Setelah pemaparan dari Brigjen Gatot, diskusi dilanjutkan dengan pemaparan dari Neta S Pane yang menyampaikan sudut pandangnya tentang apa yang disebut "reformasi polri". Beliau mengatakan, bahwa sejak terbentuknya Institusi Kepolisian di negeri ini, memang sudah sarat akan ‘konflik’, maka sebetulnya segala kekurangan yang sekarang ada di Polri merupakan hal-hal yang sulit untuk dihindari dan butuh banyak kesabaran dalam memprosesnya ke arah perubahan yang lebih baik.
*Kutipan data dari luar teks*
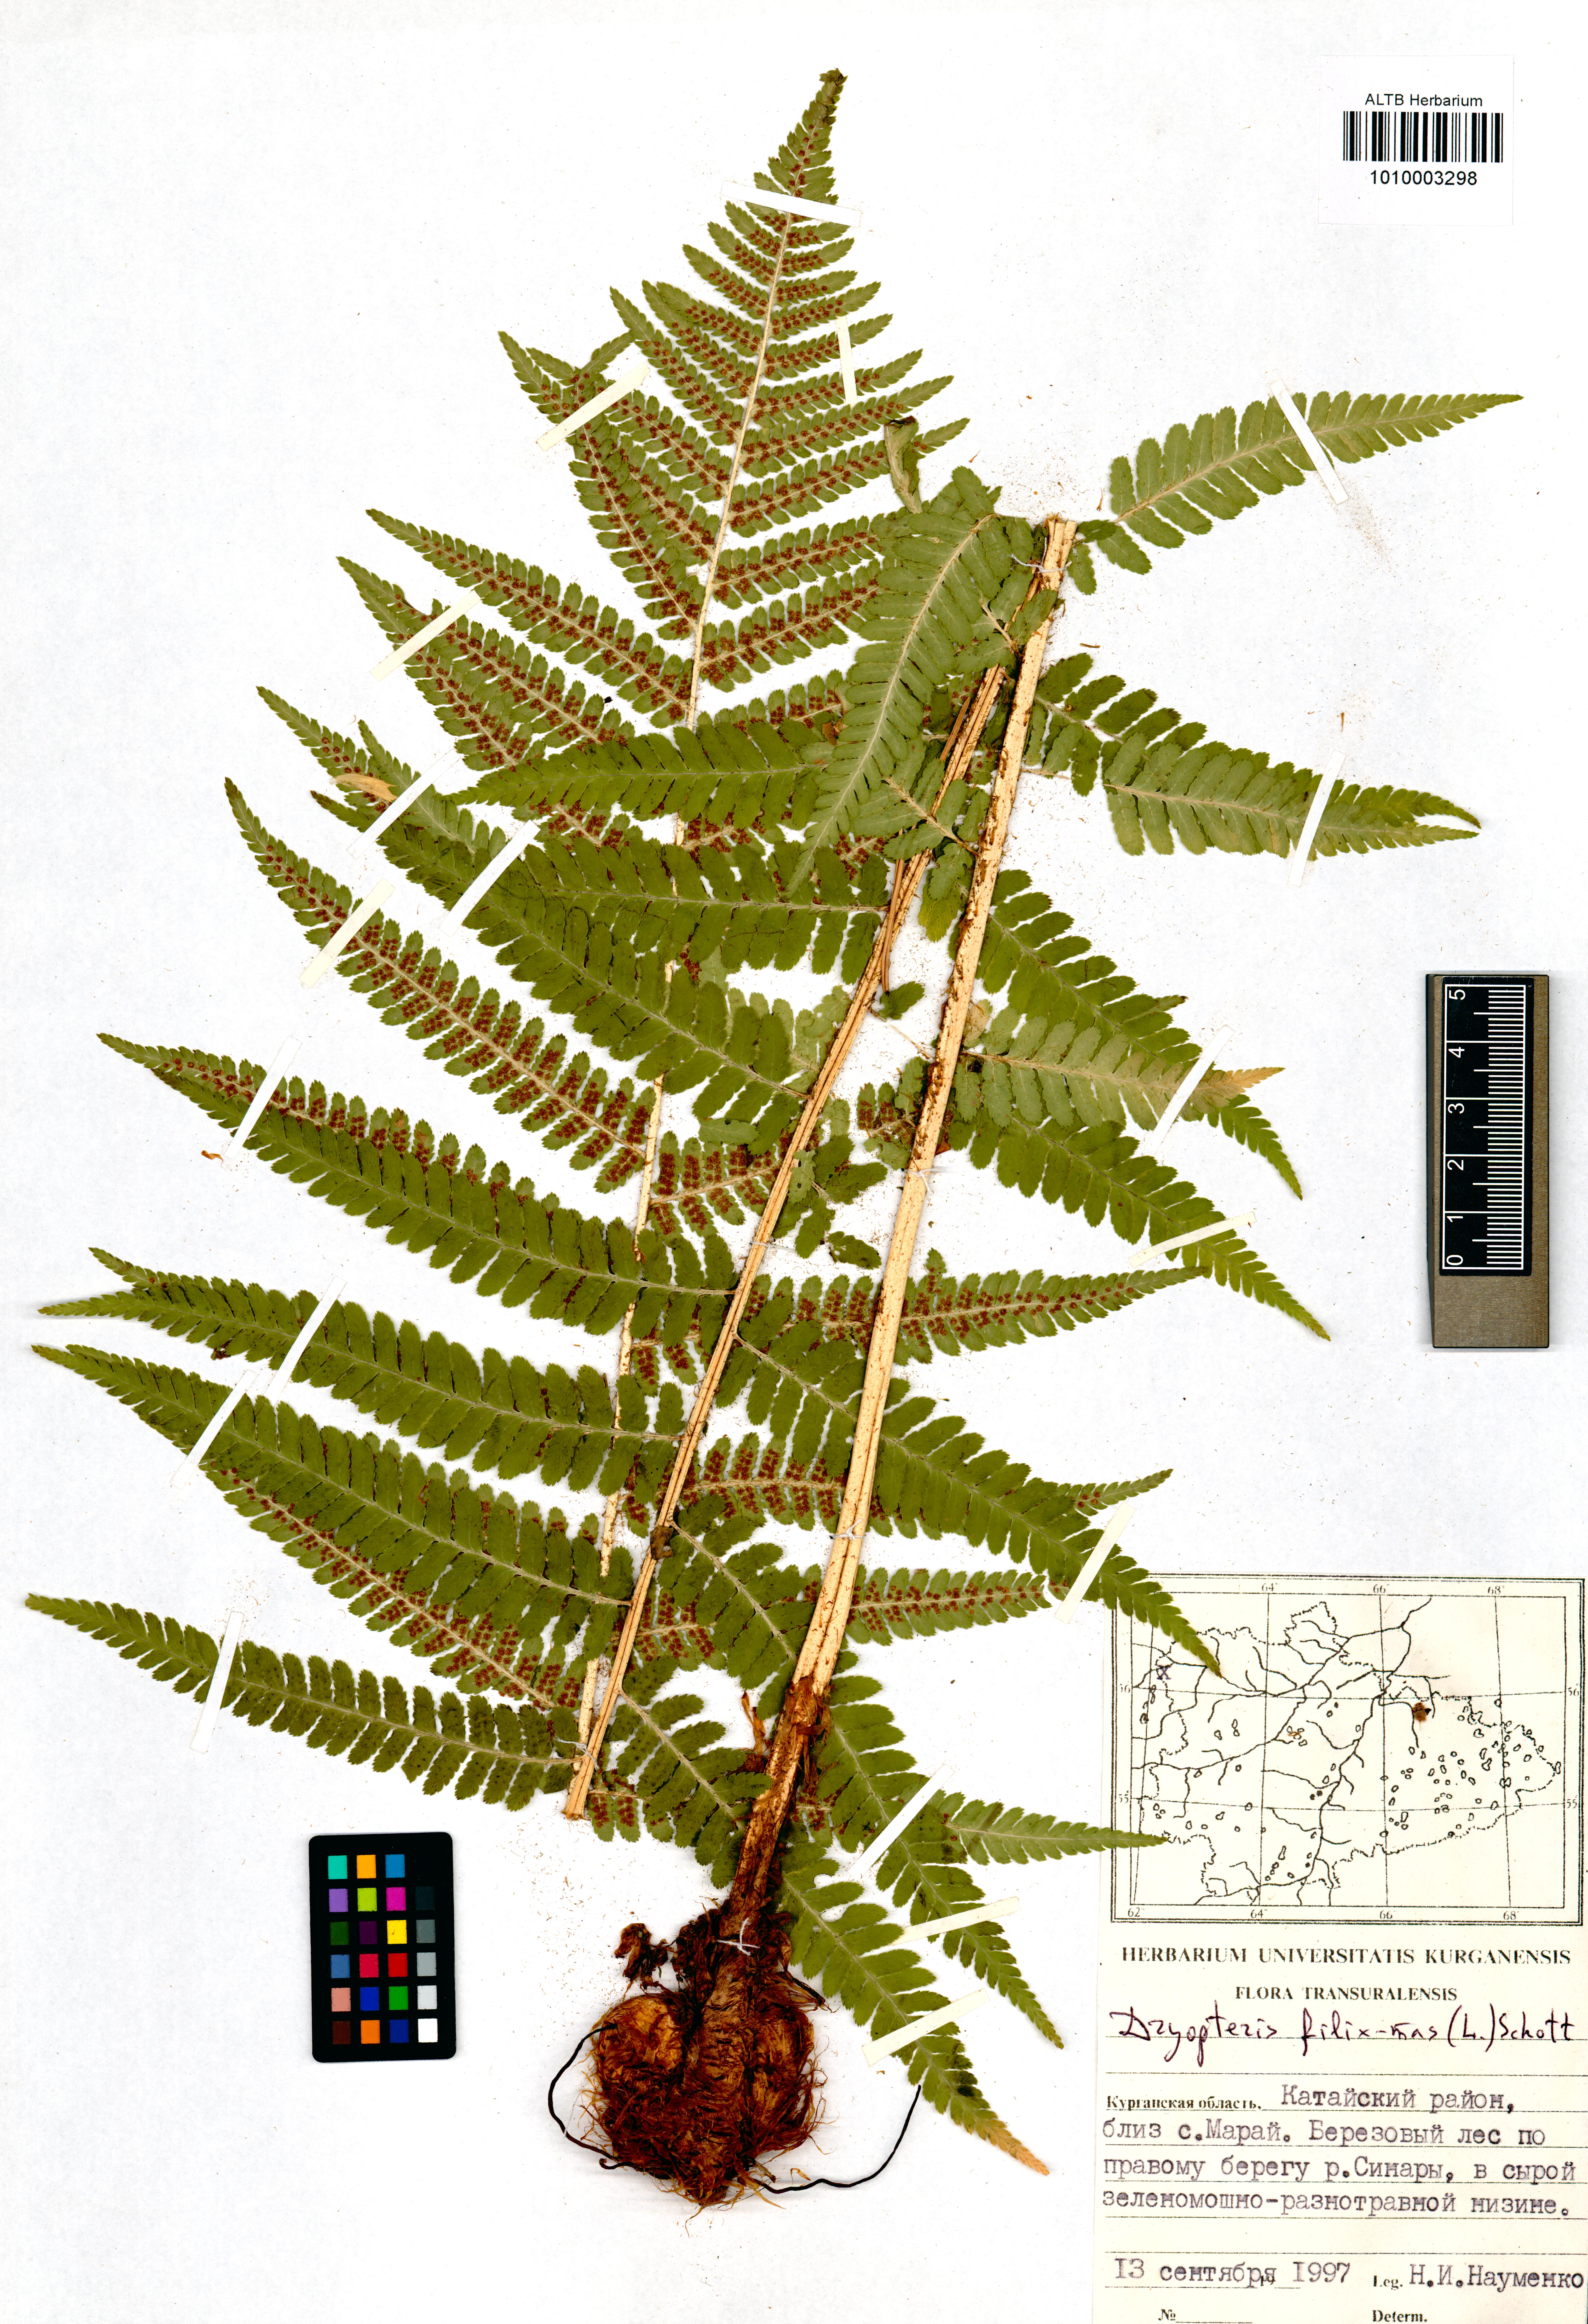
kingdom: Plantae
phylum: Tracheophyta
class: Polypodiopsida
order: Polypodiales
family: Dryopteridaceae
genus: Dryopteris
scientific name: Dryopteris filix-mas
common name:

Dalam pemaparannya, beliau juga banyak menyampaikan ke-tidaksetujuannya bila Polri ditempatkan dibawah Kementerian Dalam Negeri dan menganut sistem desentralisasi. Kata beliau, reformasi di tubuh Polri tetap harus dilakukan melalui jalur-jalur yang sudah ada, dan sesuai dengan sistem dan mekanisme kepolisian yang berlaku saat ini.

Tibalah kita pada pembicara yang terakhir, yaitu Chrisbiantoro. Chris mengawali sesi pemaparannya dengan menonjolkan peristiwa-peristiwa tindak kekerasan dan pelanggaran HAM yang dilakukan oleh personil kepolisian. Banyak data dan temuan KontraS yang Chris utarakan kepada publik, termasuk juga penjelasan bahwa dari tahun ke tahun akuntabilitas institusi Polri terus dipertanyakan, hal ini dapat dilihat di berbagai laporan-laporan KontraS yang berdasar pada investigasi dan pemantauan yang KontraS lakukan. Chris tak lupa menambahkan, bahwa ada yang salah dengan cara Polri menjalankan tugas dan wewenangnya bahwa Kepolisian seringkali menggunakan cara-cara kekerasan dan tidak manusiawi di berbagai peristiwa, dan ini tidak sesuai dengan mandate Polri yang seharusnya berperan sebagai pengayom dan pelindung masyarakat, namun di banyak kejadian, Polri malah menjadi kelompok yang terlihat dominan melakukan kekerasan dan menjadi ‘teror’ bagi masyarakat.

Seusai pemaparan, diskusi publik dilanjutkan dengan sesi tanya jawab yang kali ini diwarnai dengan beberapa pertanyaan dan sharing dari teman-teman mahasiswa. Adapun cerita dan pertanyaan yang muncul dari mereka adalah tentang bagaimana Polri menerapkan kultur "anti korupsi" di tubuh Polri itu sendiri, bagaimana sistem pengadaan atau pengembangan teknologi, juga tentang bagaimana personil Polri itu sendiri paham akan maksud "Reformasi Polri" dan harapan akan insititusi Polri yang lebih memuliakan manusia kedepannya.